Ömür 3 tane temel konuda bitip tükeniyor
1-) Parti kavgası (takım tutar gibi.)
2-) Kıbrıs meselesi (artık hangi partiden, kimin neyi istediği de belli değil.)
3-) Türkiye ile durum (para geldi mi gelmedi mi? İlişkimiz ne olmalı)
Bu üç konuda hangi taraf olursanız olunuz, bir arpa boyu yol alınamadığı gibi hatta geri bile gidildiğini çok net görüyoruz.
Hangi kamptan olursanız, hangi kampı savunursanız savunun. Günün sonunda sadece “Kıbrıs’ta barış isterim” demekle de olmuyor, Türkiye ile karşılıklı üretken bir ilişkimizin olmasını istiyoruz demekle de…
Çünkü, söylemek yetmiyor, sonuç almak gerekiyor.
Evet, gerçek bu, acı ama ortada…
* * *
AKEL ile küstük…
“Sağ tandanslı” DİSİ’nin başa geçmesini ister duruma geldik.
Türkiye ile ilişkiler malum, 7 buçuktan 8 seviyede! (kaynak, Başbakan)
İşin aslında, kanımca 3 buçuktan 4…
O da zorlamayla, sınıfı geçmez yani…
Esas gelmeye çalıştığım nokta şu ki, 1974 sonrası nereden nereye geldi yeryüzündeki pek çok ülke, biz nerelerdeyiz daha…
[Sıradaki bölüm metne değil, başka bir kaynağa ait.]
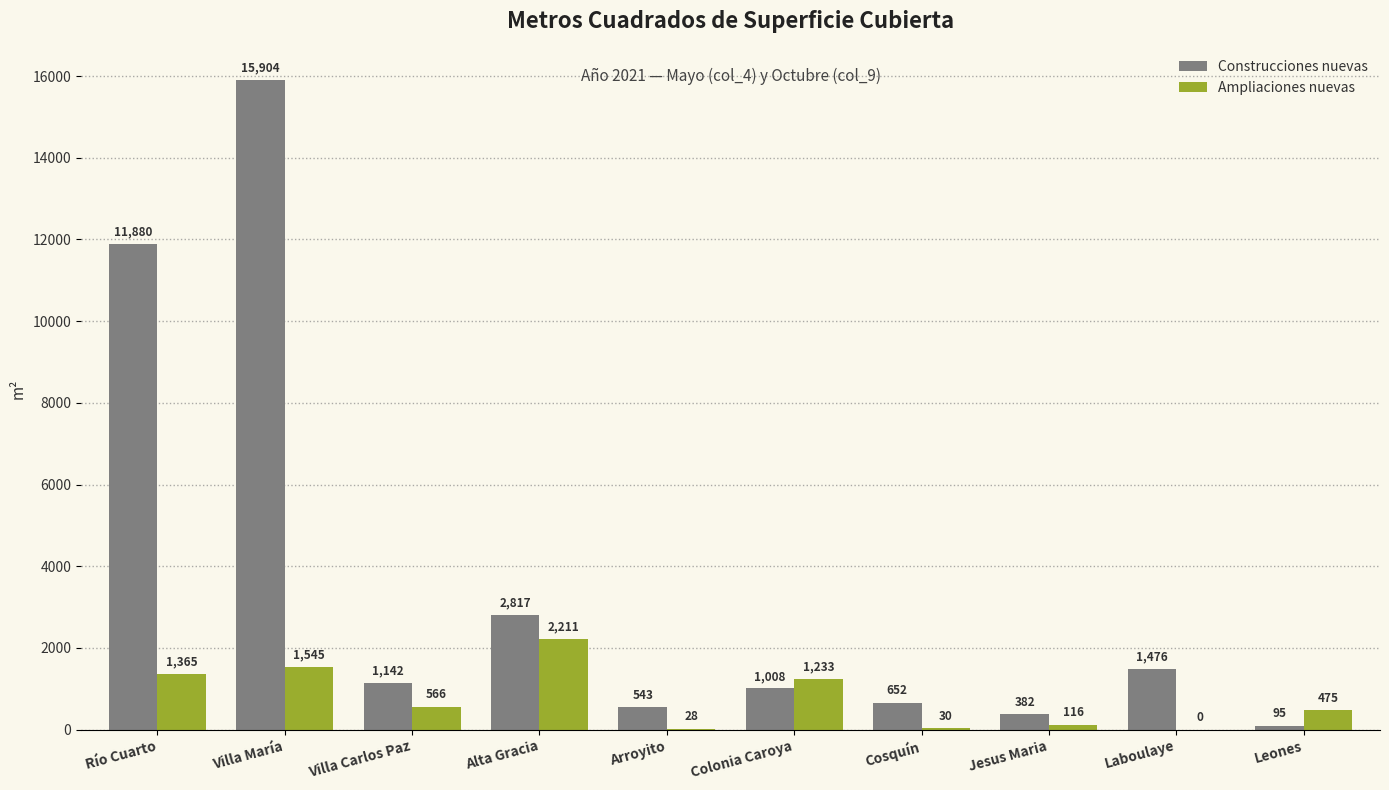

Which series changed the most between Río Cuarto and Villa Carlos Paz?

Construcciones nuevas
(bir arkadaşıma vakti zamanında söylediğim gibi Kıbrıs’ ta barışa en büyük katkı ondan hiç bahsetmemek galiba)
Bizim mazeretlerimiz çok:
- Barış yok / Tanınmış değiliz
- Türkiye izin vermez
- Ada toplumlarının kaderi
- Derin güçler var
Oysa ki, büyük başarı hikayeleri yaratan pek çok ülke var, ada bile değil, adacık.
Singapur (kişi başı yıllık gelir nerdeyse 100 bin dolara yaklaştı).
Nüfus ve eğitim alt yapı problemi olan Hindistan, dünya devi bir çok şirketi satın alan markalar yarattı, teknoloji konusunda ihracat yapan ülkelerde ilk sıralara yerleşti.
Çin; nüfus, açlık gibi sorunları olan bir ülke, bugün dünyanın en çok büyüyen ekonomisini yarattı…
Bangladeş bile dünyanın en fakir ülkesiyken, mikro kredi konusunda dünya çapında başarı hikayesi yaratmayı başardı.
Evet hepsi tanınmış ülkeler ama tanınmamışlıktan çok daha fazla problemleri olan ülkeler/di, nüfus, açlık,cehalet, gibi.
Her ülkenin kendine göre dertleri büyük…
Önemli olan bunlara takılıp kalıyor muyuz yoksa onları nasıl aşacağımızı bularak, netice almaya mı bakıyoruz.
Yani biz Kıbrıs’ın kuzey yarısında kansere çare bulsak “kuzeyde bulduk” diye Kıbrıs’ın güney yarısında insanlar kanserden ölmeye devam mı edecek?
O zaman öyle bir barışırız ki, barışmalara doyamayız
“Gayyip”ten ilk seslenişim, amacım memleketime bir demir atmak, halatı çok uzun olsa bile.